# START OF Records for this exercise
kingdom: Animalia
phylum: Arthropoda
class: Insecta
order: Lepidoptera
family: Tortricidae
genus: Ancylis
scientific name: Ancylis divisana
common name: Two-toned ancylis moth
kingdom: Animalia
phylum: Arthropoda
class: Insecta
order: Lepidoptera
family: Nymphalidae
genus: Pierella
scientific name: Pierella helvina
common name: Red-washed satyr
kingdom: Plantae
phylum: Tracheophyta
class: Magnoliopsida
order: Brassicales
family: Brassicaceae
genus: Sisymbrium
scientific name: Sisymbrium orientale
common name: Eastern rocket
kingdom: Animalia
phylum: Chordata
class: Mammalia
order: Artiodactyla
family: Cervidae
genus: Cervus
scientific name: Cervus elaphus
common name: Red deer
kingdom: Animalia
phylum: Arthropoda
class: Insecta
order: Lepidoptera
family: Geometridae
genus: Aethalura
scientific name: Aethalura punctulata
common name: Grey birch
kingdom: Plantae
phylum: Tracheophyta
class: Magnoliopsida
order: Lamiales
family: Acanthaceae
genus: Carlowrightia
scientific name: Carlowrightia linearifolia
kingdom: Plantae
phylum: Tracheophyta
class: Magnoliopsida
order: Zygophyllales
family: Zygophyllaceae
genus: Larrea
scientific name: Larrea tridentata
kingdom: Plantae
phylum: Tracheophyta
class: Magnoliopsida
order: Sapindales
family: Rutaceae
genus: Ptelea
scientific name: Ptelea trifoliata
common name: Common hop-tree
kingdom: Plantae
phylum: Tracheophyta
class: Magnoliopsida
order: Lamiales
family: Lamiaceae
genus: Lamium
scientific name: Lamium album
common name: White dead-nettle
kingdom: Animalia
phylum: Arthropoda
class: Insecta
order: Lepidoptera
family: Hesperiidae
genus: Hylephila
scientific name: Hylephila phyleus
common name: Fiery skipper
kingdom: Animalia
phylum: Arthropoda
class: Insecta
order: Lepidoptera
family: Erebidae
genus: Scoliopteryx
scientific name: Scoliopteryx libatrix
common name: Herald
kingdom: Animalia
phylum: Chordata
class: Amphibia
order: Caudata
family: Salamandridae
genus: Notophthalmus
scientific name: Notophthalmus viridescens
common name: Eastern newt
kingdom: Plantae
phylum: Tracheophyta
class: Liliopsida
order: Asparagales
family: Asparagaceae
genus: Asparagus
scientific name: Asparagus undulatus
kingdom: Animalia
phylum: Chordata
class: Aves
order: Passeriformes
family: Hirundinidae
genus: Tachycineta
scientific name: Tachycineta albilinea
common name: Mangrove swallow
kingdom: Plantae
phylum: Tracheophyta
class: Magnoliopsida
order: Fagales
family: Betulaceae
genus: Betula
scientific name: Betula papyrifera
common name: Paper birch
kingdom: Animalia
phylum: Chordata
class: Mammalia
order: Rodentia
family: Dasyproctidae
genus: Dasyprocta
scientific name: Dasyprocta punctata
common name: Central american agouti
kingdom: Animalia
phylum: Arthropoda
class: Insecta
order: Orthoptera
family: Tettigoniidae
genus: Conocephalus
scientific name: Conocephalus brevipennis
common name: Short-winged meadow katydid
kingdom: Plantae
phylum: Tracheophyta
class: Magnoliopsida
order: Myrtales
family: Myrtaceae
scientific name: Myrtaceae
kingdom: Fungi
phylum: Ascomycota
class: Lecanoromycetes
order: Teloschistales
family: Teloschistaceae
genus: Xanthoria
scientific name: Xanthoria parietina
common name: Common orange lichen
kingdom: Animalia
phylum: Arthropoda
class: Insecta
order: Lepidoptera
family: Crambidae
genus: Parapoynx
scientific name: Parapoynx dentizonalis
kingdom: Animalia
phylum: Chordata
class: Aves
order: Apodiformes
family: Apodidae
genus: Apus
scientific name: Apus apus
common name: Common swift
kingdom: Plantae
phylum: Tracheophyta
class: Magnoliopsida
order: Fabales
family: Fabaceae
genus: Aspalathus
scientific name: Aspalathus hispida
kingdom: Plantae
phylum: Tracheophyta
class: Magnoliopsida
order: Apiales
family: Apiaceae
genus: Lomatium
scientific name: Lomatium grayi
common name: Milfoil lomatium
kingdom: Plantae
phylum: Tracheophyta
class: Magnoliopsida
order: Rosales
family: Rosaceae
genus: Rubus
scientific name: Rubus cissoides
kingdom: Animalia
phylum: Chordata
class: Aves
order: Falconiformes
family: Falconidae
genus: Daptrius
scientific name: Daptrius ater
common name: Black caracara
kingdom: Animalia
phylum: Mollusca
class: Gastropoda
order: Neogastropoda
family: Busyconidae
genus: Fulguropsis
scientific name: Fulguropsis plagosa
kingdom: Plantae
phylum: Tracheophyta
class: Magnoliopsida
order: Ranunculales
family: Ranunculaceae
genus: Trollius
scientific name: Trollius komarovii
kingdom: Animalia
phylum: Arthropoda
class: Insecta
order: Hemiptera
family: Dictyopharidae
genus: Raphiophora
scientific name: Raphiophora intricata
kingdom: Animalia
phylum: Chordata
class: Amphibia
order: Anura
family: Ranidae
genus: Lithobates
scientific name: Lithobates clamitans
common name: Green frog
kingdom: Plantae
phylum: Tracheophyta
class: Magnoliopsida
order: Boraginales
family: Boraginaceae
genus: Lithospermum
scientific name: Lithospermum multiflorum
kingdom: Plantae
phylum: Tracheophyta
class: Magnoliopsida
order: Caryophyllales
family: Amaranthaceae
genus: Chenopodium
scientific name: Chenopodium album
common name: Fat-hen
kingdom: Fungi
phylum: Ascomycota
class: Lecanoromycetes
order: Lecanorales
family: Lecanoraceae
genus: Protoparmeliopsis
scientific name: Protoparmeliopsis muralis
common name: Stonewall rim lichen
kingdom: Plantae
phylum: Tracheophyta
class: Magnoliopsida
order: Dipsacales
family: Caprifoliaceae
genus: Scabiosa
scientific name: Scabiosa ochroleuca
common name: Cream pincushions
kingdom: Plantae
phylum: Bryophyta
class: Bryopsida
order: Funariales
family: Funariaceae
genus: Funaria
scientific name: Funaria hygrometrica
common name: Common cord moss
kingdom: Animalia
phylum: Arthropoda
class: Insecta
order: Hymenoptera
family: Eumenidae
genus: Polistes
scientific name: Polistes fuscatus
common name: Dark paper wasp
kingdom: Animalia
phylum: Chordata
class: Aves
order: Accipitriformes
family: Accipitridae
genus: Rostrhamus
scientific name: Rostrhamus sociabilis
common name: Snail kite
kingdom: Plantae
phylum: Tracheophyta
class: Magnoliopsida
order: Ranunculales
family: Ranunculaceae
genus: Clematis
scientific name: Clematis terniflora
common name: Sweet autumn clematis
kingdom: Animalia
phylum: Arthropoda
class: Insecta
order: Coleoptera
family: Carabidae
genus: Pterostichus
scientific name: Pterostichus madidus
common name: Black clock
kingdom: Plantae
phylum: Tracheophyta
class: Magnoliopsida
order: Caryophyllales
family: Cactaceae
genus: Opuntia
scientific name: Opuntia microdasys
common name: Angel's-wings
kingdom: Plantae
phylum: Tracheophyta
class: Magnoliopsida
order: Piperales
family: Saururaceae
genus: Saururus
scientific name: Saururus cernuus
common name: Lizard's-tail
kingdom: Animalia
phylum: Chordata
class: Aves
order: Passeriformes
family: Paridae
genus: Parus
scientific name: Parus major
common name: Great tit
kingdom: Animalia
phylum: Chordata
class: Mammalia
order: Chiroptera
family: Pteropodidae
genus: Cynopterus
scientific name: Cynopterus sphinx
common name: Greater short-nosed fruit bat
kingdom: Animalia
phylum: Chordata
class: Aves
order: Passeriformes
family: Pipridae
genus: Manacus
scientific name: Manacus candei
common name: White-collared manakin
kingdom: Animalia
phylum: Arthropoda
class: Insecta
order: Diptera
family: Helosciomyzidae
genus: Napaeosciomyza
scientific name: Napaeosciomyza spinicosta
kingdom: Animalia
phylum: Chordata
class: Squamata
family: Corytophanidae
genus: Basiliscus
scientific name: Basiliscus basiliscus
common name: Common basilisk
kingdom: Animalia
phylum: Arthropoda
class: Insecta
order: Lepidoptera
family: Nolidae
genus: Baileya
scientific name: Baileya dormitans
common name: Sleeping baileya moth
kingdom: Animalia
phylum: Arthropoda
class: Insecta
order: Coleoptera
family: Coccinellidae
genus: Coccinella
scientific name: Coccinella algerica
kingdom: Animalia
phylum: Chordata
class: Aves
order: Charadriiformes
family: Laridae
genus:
# END OF Records for this exercise
- Task statement
Copy the rows above word for word, from the very first line through the line containing "family: Acanthaceae", including both ends.

- Result of this exercise
kingdom: Animalia
phylum: Arthropoda
class: Insecta
order: Lepidoptera
family: Tortricidae
genus: Ancylis
scientific name: Ancylis divisana
common name: Two-toned ancylis moth
kingdom: Animalia
phylum: Arthropoda
class: Insecta
order: Lepidoptera
family: Nymphalidae
genus: Pierella
scientific name: Pierella helvina
common name: Red-washed satyr
kingdom: Plantae
phylum: Tracheophyta
class: Magnoliopsida
order: Brassicales
family: Brassicaceae
genus: Sisymbrium
scientific name: Sisymbrium orientale
common name: Eastern rocket
kingdom: Animalia
phylum: Chordata
class: Mammalia
order: Artiodactyla
family: Cervidae
genus: Cervus
scientific name: Cervus elaphus
common name: Red deer
kingdom: Animalia
phylum: Arthropoda
class: Insecta
order: Lepidoptera
family: Geometridae
genus: Aethalura
scientific name: Aethalura punctulata
common name: Grey birch
kingdom: Plantae
phylum: Tracheophyta
class: Magnoliopsida
order: Lamiales
family: Acanthaceae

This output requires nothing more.